第7回 「うどん」は日本とオーストラリアの懸け橋?

今回はうどんにまつわる話です。私はパースに来る前に1年間ほど香川県に住んでいました。香川と言えば、讃岐うどん。香川県に住んでみて、うどんに限らず「食」全般に関して、たいへん豊かで奥深い土地だという印象を持ちましたが、そこから遠く離れた西オーストラリア州パースに来てから、この異国の土地と、香川県との思わぬつながりを発見しました。まさにそのうどんです。

香川県内の製粉会社のウェブサイトなどを調べてみると、讃岐うどんの原料となる小麦粉のほとんどは、ASW(オーストラリア・スタンダード・ホワイト)というオーストラリア産の小麦が使われているそうです。
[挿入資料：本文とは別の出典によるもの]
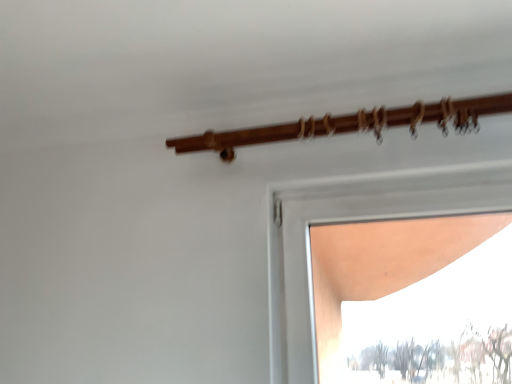
You are a GUI agent. You are given a task and a screenshot of the screen. Output one action in this format:
    pyautogui.click(x=<x>, y=<y>)
    Task: Click on the wooden rod at upper center
    
    Given the screenshot: What is the action you would take?
    pyautogui.click(x=351, y=124)

This screenshot has height=384, width=512. Describe the element at coordinates (351, 124) in the screenshot. I see `wooden rod at upper center` at that location.

Identify the location of wooden rod at upper center. The width and height of the screenshot is (512, 384). (351, 124).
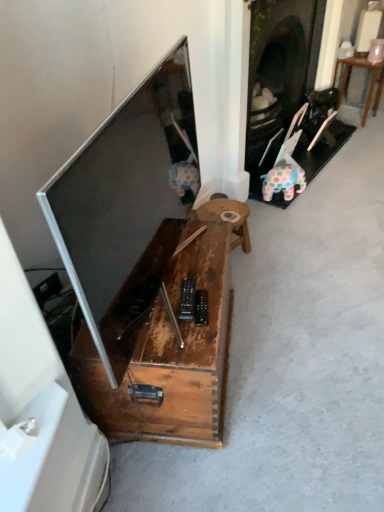
Question: From the image's perspective, relative to rustic wood table at center, the 1th table when ordered from front to back, is wooden table at right, the first table positioned from the right, above or below?

Choices:
 (A) below
 (B) above

Answer: (B)

Question: Is wooden table at right, the first table in the back-to-front sequence, in front of or behind rustic wood table at center, positioned as the 1th table in bottom-to-top order, in the image?

Choices:
 (A) front
 (B) behind

Answer: (B)

Question: Which is farther from the wooden table at right, the second table from the front?

Choices:
 (A) rustic wood table at center, which is counted as the second table, starting from the right
 (B) matte black tv at left
 (C) rustic wood coffee table at center

Answer: (C)

Question: Which object is the farthest from the wooden table at right, the first table positioned from the right?

Choices:
 (A) matte black tv at left
 (B) rustic wood table at center, which appears as the first table when viewed from the left
 (C) rustic wood coffee table at center

Answer: (C)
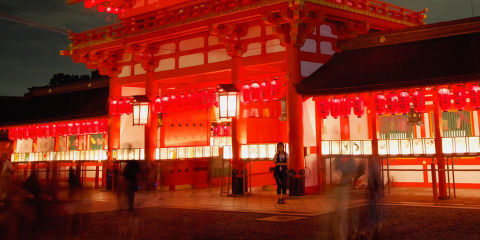
Where is `lamps`? lamps is located at coordinates (136, 115), (232, 108).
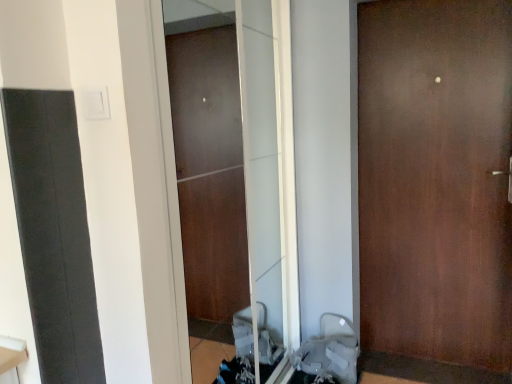
Question: Can you confirm if gray fabric baby carriage at lower right is smaller than brown matte door at center?

Choices:
 (A) yes
 (B) no

Answer: (A)

Question: Is gray fabric baby carriage at lower right positioned in front of brown matte door at center?

Choices:
 (A) yes
 (B) no

Answer: (B)

Question: From a real-world perspective, is gray fabric baby carriage at lower right physically above brown matte door at center?

Choices:
 (A) yes
 (B) no

Answer: (B)

Question: Does gray fabric baby carriage at lower right have a greater height compared to brown matte door at center?

Choices:
 (A) no
 (B) yes

Answer: (A)

Question: Can brown matte door at center be found inside gray fabric baby carriage at lower right?

Choices:
 (A) yes
 (B) no

Answer: (B)

Question: Looking at their shapes, would you say transparent glass screen door at center is wider or thinner than gray fabric baby carriage at lower right?

Choices:
 (A) wide
 (B) thin

Answer: (B)

Question: From the image's perspective, relative to gray fabric baby carriage at lower right, is transparent glass screen door at center above or below?

Choices:
 (A) below
 (B) above

Answer: (B)

Question: Based on their positions, is transparent glass screen door at center located to the left or right of gray fabric baby carriage at lower right?

Choices:
 (A) left
 (B) right

Answer: (A)

Question: Considering the positions of point (252, 304) and point (321, 359), is point (252, 304) closer or farther from the camera than point (321, 359)?

Choices:
 (A) closer
 (B) farther

Answer: (B)

Question: Considering the positions of brown matte door at center and transparent glass screen door at center in the image, is brown matte door at center taller or shorter than transparent glass screen door at center?

Choices:
 (A) tall
 (B) short

Answer: (A)

Question: From a real-world perspective, relative to transparent glass screen door at center, is brown matte door at center vertically above or below?

Choices:
 (A) above
 (B) below

Answer: (B)

Question: Based on their sizes in the image, would you say brown matte door at center is bigger or smaller than transparent glass screen door at center?

Choices:
 (A) big
 (B) small

Answer: (A)

Question: Is brown matte door at center in front of or behind transparent glass screen door at center in the image?

Choices:
 (A) behind
 (B) front

Answer: (A)

Question: In the image, is brown matte door at center on the left side or the right side of gray fabric baby carriage at lower right?

Choices:
 (A) right
 (B) left

Answer: (A)

Question: From the image's perspective, is brown matte door at center located above or below gray fabric baby carriage at lower right?

Choices:
 (A) above
 (B) below

Answer: (A)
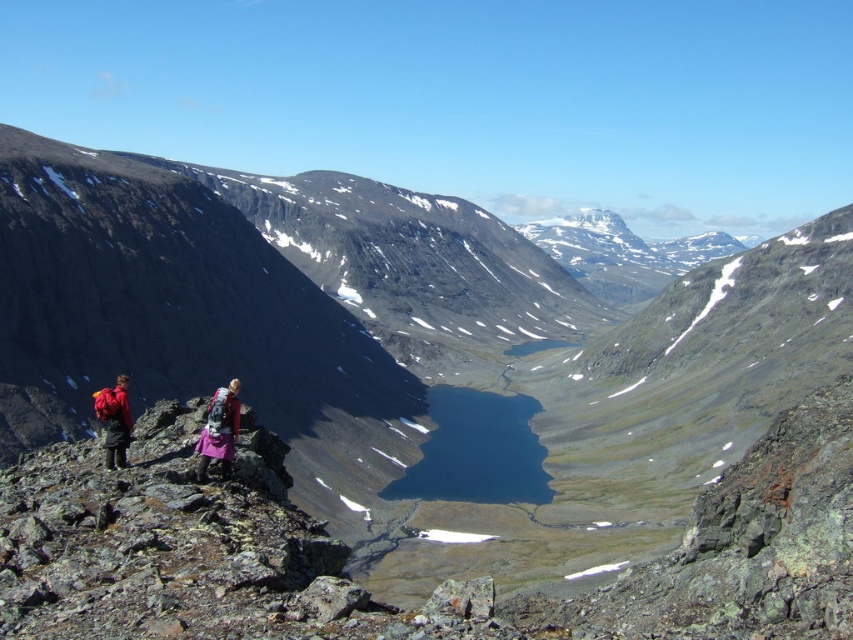
You are a hiker planning to carry both the purple fabric backpack at lower left and the matte red backpack at left. Which backpack has a smaller width?

The purple fabric backpack at lower left has a smaller width than the matte red backpack at left according to the description.

You are a hiker standing at the center of the image and want to place your purple fabric backpack at lower left. Based on the 2D coordinates given, which direction should you move to reach it?

The purple fabric backpack at lower left is located at coordinates point (219,429), so you should move to the lower left direction to reach it.

You are a hiker planning to carry both the purple fabric backpack at lower left and the matte red backpack at left. Which backpack has a greater height?

The purple fabric backpack at lower left is much taller than the matte red backpack at left, so it has a greater height.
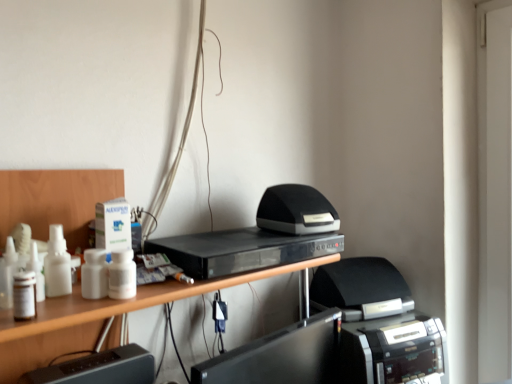
Question: From a real-world perspective, is black glossy monitor at lower center, arranged as the 2th register when viewed from the left, positioned under black plastic dvd player at center based on gravity?

Choices:
 (A) yes
 (B) no

Answer: (A)

Question: Is black glossy monitor at lower center, the first register from the right, oriented towards black plastic dvd player at center?

Choices:
 (A) no
 (B) yes

Answer: (A)

Question: Is black glossy monitor at lower center, the first register from the right, positioned beyond the bounds of black plastic dvd player at center?

Choices:
 (A) no
 (B) yes

Answer: (B)

Question: Considering the relative positions of black glossy monitor at lower center, the first register from the right, and black plastic dvd player at center in the image provided, is black glossy monitor at lower center, the first register from the right, in front of black plastic dvd player at center?

Choices:
 (A) no
 (B) yes

Answer: (B)

Question: Does black glossy monitor at lower center, arranged as the 2th register when viewed from the left, have a greater width compared to black plastic dvd player at center?

Choices:
 (A) yes
 (B) no

Answer: (A)

Question: From the image's perspective, is black plastic printer at lower right, the second printer viewed from the top, located above or below black plastic dvd player at center?

Choices:
 (A) above
 (B) below

Answer: (B)

Question: Is black plastic printer at lower right, which is the 1th printer in bottom-to-top order, taller or shorter than black plastic dvd player at center?

Choices:
 (A) short
 (B) tall

Answer: (B)

Question: Is black plastic printer at lower right, the second printer viewed from the top, bigger or smaller than black plastic dvd player at center?

Choices:
 (A) big
 (B) small

Answer: (A)

Question: From a real-world perspective, is black plastic printer at lower right, the second printer viewed from the top, positioned above or below black plastic dvd player at center?

Choices:
 (A) below
 (B) above

Answer: (A)

Question: Is black glossy monitor at lower center, the first register from the right, to the left or to the right of black matte speaker at center, which ranks as the second printer in bottom-to-top order, in the image?

Choices:
 (A) left
 (B) right

Answer: (A)

Question: Relative to black matte speaker at center, the first printer positioned from the top, is black glossy monitor at lower center, arranged as the 2th register when viewed from the left, in front or behind?

Choices:
 (A) front
 (B) behind

Answer: (A)

Question: Is black glossy monitor at lower center, the first register from the right, taller or shorter than black matte speaker at center, which ranks as the second printer in bottom-to-top order?

Choices:
 (A) tall
 (B) short

Answer: (A)

Question: Is black glossy monitor at lower center, the first register from the right, wider or thinner than black matte speaker at center, which ranks as the second printer in bottom-to-top order?

Choices:
 (A) wide
 (B) thin

Answer: (A)

Question: From a real-world perspective, relative to black plastic register at lower left, the first register positioned from the left, is black matte speaker at center, the first printer positioned from the top, vertically above or below?

Choices:
 (A) above
 (B) below

Answer: (A)

Question: Considering the positions of point (274, 220) and point (25, 375), is point (274, 220) closer or farther from the camera than point (25, 375)?

Choices:
 (A) closer
 (B) farther

Answer: (B)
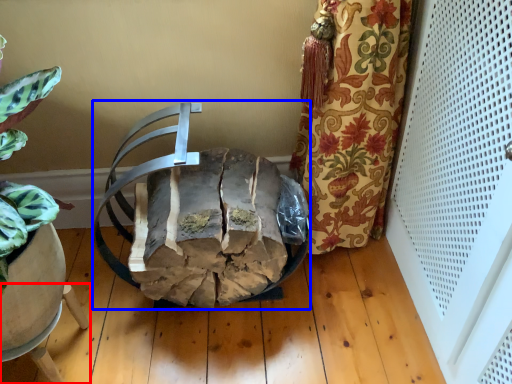
Question: Which point is further to the camera, furniture (highlighted by a red box) or chair (highlighted by a blue box)?

Choices:
 (A) furniture
 (B) chair

Answer: (A)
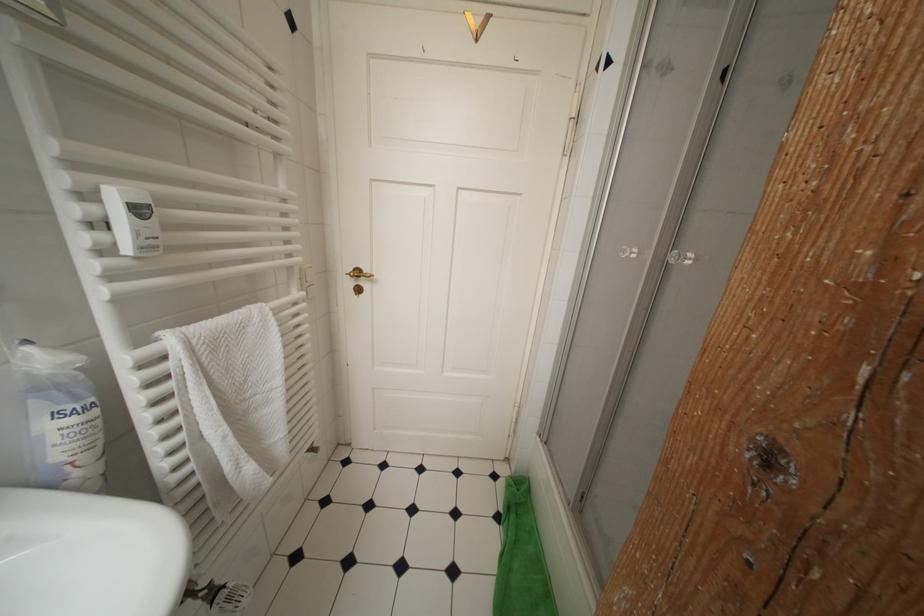
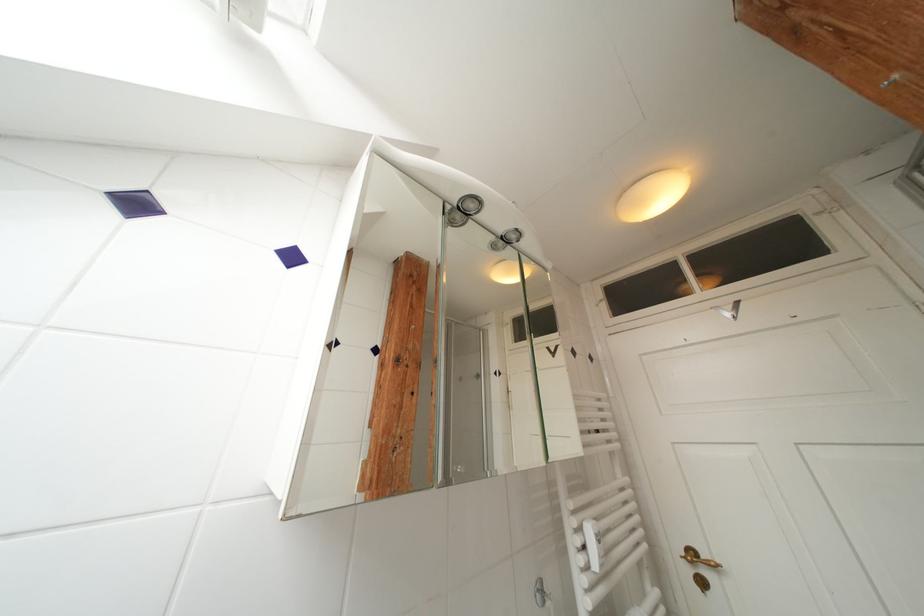
Where in the second image is the point corresponding to point (365, 276) from the first image?

(699, 557)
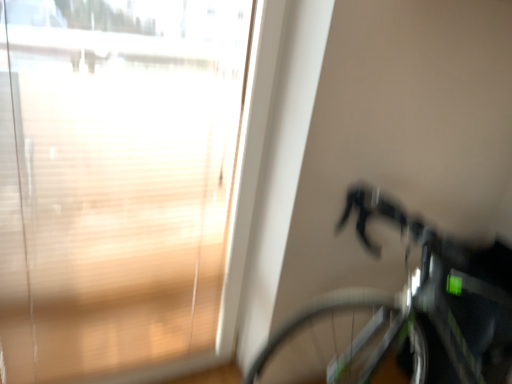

このASW、日本のうどんのために開発された、うどん作りに大変適した種類なのだそうで、その主要な生産地が、パースを含むオーストラリア南西部なんです。パースから30キロメートルほど南に小麦輸出用の港があり、そこから香川の坂出港へ、このASW小麦が運ばれているということです。

このASWは、オーストラリアで生産される小麦全体の量からするとごくわずかで、まさに「日本のうどん」のために生産されています。西オーストラリアと日本は食文化や風土はだいぶ異なりますが、「オーストラリアの食材」と「日本の食文化」というのは、意外と相性が良いのではと思います。パースの食事情を知る中で、漠然とそのように感じることがありましたが、この讃岐うどんの事実を知って納得しました。

■日本の味の追求が、豪での工場設置に

さて、パースでうどんを探したらありました。はくばくオーストラリアによる、オーストラリア産の有機うどんです。山梨県に拠点を置く、麦など穀物類の製造販売会社はくばくのグループ会社です。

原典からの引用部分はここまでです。